Saved data entries:

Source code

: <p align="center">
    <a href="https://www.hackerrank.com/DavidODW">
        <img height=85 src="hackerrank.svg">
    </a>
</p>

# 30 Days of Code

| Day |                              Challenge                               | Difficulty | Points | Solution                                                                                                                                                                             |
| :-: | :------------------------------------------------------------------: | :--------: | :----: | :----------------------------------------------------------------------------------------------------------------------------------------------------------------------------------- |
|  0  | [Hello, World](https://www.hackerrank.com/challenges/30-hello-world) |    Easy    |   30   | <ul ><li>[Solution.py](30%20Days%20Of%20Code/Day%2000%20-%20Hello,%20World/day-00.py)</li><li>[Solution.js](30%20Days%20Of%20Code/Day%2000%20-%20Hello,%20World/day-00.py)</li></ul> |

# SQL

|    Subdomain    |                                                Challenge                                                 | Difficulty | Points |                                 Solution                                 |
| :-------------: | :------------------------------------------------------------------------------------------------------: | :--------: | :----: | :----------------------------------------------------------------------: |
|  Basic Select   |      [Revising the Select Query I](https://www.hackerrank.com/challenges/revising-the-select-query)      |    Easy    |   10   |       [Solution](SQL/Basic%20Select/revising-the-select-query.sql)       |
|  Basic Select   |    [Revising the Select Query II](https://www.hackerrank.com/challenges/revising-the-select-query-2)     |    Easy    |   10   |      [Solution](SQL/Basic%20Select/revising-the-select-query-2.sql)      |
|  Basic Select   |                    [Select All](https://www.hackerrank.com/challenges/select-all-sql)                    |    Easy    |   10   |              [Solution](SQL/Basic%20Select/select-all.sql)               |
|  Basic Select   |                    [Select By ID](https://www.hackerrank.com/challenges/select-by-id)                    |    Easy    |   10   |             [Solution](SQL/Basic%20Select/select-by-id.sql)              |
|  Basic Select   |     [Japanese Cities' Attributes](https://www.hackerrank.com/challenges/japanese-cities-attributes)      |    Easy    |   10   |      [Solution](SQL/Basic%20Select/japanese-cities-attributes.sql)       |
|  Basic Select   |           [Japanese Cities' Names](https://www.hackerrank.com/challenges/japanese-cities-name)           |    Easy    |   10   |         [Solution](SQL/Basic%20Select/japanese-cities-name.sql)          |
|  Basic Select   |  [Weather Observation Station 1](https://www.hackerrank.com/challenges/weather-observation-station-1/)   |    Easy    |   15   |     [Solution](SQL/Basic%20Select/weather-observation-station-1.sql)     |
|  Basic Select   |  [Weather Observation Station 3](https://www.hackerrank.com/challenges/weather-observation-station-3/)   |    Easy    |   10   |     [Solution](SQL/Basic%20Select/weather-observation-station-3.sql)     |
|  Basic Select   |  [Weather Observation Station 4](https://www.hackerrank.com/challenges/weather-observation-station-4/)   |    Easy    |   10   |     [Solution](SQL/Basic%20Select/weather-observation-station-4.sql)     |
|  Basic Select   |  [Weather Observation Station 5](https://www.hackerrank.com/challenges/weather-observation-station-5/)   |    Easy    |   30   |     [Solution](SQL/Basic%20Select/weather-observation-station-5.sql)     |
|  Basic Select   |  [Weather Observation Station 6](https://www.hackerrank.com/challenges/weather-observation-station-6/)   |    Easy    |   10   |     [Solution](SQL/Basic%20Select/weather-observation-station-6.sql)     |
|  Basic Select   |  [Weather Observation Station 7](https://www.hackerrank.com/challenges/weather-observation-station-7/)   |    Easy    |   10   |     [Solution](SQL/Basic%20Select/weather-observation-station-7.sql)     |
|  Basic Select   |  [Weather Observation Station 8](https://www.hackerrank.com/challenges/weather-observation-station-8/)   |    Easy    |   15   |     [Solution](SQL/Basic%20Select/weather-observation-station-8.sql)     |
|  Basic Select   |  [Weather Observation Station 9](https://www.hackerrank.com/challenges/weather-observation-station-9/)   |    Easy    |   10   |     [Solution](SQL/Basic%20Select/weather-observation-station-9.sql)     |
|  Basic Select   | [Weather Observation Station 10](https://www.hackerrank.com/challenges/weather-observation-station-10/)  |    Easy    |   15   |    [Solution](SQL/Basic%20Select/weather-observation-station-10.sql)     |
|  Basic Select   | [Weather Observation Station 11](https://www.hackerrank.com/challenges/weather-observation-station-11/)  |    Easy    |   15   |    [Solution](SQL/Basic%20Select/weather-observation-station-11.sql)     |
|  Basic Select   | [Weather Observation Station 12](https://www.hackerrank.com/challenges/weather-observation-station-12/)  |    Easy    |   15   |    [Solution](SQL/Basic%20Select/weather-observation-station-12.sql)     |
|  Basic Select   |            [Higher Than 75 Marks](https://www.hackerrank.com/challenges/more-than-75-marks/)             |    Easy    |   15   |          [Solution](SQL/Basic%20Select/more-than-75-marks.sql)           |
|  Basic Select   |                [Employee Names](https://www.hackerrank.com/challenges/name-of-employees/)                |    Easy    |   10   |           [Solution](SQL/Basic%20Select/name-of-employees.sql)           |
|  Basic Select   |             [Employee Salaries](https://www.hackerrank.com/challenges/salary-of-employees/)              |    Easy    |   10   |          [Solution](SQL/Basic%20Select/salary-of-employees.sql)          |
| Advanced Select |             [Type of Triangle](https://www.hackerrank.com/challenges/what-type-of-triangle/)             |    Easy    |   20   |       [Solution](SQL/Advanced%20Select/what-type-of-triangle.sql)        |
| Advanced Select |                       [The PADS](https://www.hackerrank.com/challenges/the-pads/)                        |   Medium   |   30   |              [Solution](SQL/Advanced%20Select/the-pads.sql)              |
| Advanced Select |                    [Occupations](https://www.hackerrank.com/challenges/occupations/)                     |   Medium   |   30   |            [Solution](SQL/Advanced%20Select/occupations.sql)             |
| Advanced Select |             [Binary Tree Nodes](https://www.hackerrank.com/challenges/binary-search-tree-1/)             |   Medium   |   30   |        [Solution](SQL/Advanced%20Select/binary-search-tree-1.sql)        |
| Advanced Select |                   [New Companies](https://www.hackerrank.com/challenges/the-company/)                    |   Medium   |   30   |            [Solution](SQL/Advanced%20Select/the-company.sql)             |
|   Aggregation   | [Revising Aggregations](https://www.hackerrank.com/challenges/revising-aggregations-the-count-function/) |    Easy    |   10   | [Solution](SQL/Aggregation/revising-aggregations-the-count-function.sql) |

ACTION ITEM => Write down every line of the data exactly as it appears above.

ANSWER TO THE PROBLEM =>
Source code

: <p align="center">
    <a href="https://www.hackerrank.com/DavidODW">
        <img height=85 src="hackerrank.svg">
    </a>
</p>

# 30 Days of Code

| Day |                              Challenge                               | Difficulty | Points | Solution                                                                                                                                                                             |
| :-: | :------------------------------------------------------------------: | :--------: | :----: | :----------------------------------------------------------------------------------------------------------------------------------------------------------------------------------- |
|  0  | [Hello, World](https://www.hackerrank.com/challenges/30-hello-world) |    Easy    |   30   | <ul ><li>[Solution.py](30%20Days%20Of%20Code/Day%2000%20-%20Hello,%20World/day-00.py)</li><li>[Solution.js](30%20Days%20Of%20Code/Day%2000%20-%20Hello,%20World/day-00.py)</li></ul> |

# SQL

|    Subdomain    |                                                Challenge                                                 | Difficulty | Points |                                 Solution                                 |
| :-------------: | :------------------------------------------------------------------------------------------------------: | :--------: | :----: | :----------------------------------------------------------------------: |
|  Basic Select   |      [Revising the Select Query I](https://www.hackerrank.com/challenges/revising-the-select-query)      |    Easy    |   10   |       [Solution](SQL/Basic%20Select/revising-the-select-query.sql)       |
|  Basic Select   |    [Revising the Select Query II](https://www.hackerrank.com/challenges/revising-the-select-query-2)     |    Easy    |   10   |      [Solution](SQL/Basic%20Select/revising-the-select-query-2.sql)      |
|  Basic Select   |                    [Select All](https://www.hackerrank.com/challenges/select-all-sql)                    |    Easy    |   10   |              [Solution](SQL/Basic%20Select/select-all.sql)               |
|  Basic Select   |                    [Select By ID](https://www.hackerrank.com/challenges/select-by-id)                    |    Easy    |   10   |             [Solution](SQL/Basic%20Select/select-by-id.sql)              |
|  Basic Select   |     [Japanese Cities' Attributes](https://www.hackerrank.com/challenges/japanese-cities-attributes)      |    Easy    |   10   |      [Solution](SQL/Basic%20Select/japanese-cities-attributes.sql)       |
|  Basic Select   |           [Japanese Cities' Names](https://www.hackerrank.com/challenges/japanese-cities-name)           |    Easy    |   10   |         [Solution](SQL/Basic%20Select/japanese-cities-name.sql)          |
|  Basic Select   |  [Weather Observation Station 1](https://www.hackerrank.com/challenges/weather-observation-station-1/)   |    Easy    |   15   |     [Solution](SQL/Basic%20Select/weather-observation-station-1.sql)     |
|  Basic Select   |  [Weather Observation Station 3](https://www.hackerrank.com/challenges/weather-observation-station-3/)   |    Easy    |   10   |     [Solution](SQL/Basic%20Select/weather-observation-station-3.sql)     |
|  Basic Select   |  [Weather Observation Station 4](https://www.hackerrank.com/challenges/weather-observation-station-4/)   |    Easy    |   10   |     [Solution](SQL/Basic%20Select/weather-observation-station-4.sql)     |
|  Basic Select   |  [Weather Observation Station 5](https://www.hackerrank.com/challenges/weather-observation-station-5/)   |    Easy    |   30   |     [Solution](SQL/Basic%20Select/weather-observation-station-5.sql)     |
|  Basic Select   |  [Weather Observation Station 6](https://www.hackerrank.com/challenges/weather-observation-station-6/)   |    Easy    |   10   |     [Solution](SQL/Basic%20Select/weather-observation-station-6.sql)     |
|  Basic Select   |  [Weather Observation Station 7](https://www.hackerrank.com/challenges/weather-observation-station-7/)   |    Easy    |   10   |     [Solution](SQL/Basic%20Select/weather-observation-station-7.sql)     |
|  Basic Select   |  [Weather Observation Station 8](https://www.hackerrank.com/challenges/weather-observation-station-8/)   |    Easy    |   15   |     [Solution](SQL/Basic%20Select/weather-observation-station-8.sql)     |
|  Basic Select   |  [Weather Observation Station 9](https://www.hackerrank.com/challenges/weather-observation-station-9/)   |    Easy    |   10   |     [Solution](SQL/Basic%20Select/weather-observation-station-9.sql)     |
|  Basic Select   | [Weather Observation Station 10](https://www.hackerrank.com/challenges/weather-observation-station-10/)  |    Easy    |   15   |    [Solution](SQL/Basic%20Select/weather-observation-station-10.sql)     |
|  Basic Select   | [Weather Observation Station 11](https://www.hackerrank.com/challenges/weather-observation-station-11/)  |    Easy    |   15   |    [Solution](SQL/Basic%20Select/weather-observation-station-11.sql)     |
|  Basic Select   | [Weather Observation Station 12](https://www.hackerrank.com/challenges/weather-observation-station-12/)  |    Easy    |   15   |    [Solution](SQL/Basic%20Select/weather-observation-station-12.sql)     |
|  Basic Select   |            [Higher Than 75 Marks](https://www.hackerrank.com/challenges/more-than-75-marks/)             |    Easy    |   15   |          [Solution](SQL/Basic%20Select/more-than-75-marks.sql)           |
|  Basic Select   |                [Employee Names](https://www.hackerrank.com/challenges/name-of-employees/)                |    Easy    |   10   |           [Solution](SQL/Basic%20Select/name-of-employees.sql)           |
|  Basic Select   |             [Employee Salaries](https://www.hackerrank.com/challenges/salary-of-employees/)              |    Easy    |   10   |          [Solution](SQL/Basic%20Select/salary-of-employees.sql)          |
| Advanced Select |             [Type of Triangle](https://www.hackerrank.com/challenges/what-type-of-triangle/)             |    Easy    |   20   |       [Solution](SQL/Advanced%20Select/what-type-of-triangle.sql)        |
| Advanced Select |                       [The PADS](https://www.hackerrank.com/challenges/the-pads/)                        |   Medium   |   30   |              [Solution](SQL/Advanced%20Select/the-pads.sql)              |
| Advanced Select |                    [Occupations](https://www.hackerrank.com/challenges/occupations/)                     |   Medium   |   30   |            [Solution](SQL/Advanced%20Select/occupations.sql)             |
| Advanced Select |             [Binary Tree Nodes](https://www.hackerrank.com/challenges/binary-search-tree-1/)             |   Medium   |   30   |        [Solution](SQL/Advanced%20Select/binary-search-tree-1.sql)        |
| Advanced Select |                   [New Companies](https://www.hackerrank.com/challenges/the-company/)                    |   Medium   |   30   |            [Solution](SQL/Advanced%20Select/the-company.sql)             |
|   Aggregation   | [Revising Aggregations](https://www.hackerrank.com/challenges/revising-aggregations-the-count-function/) |    Easy    |   10   | [Solution](SQL/Aggregation/revising-aggregations-the-count-function.sql) |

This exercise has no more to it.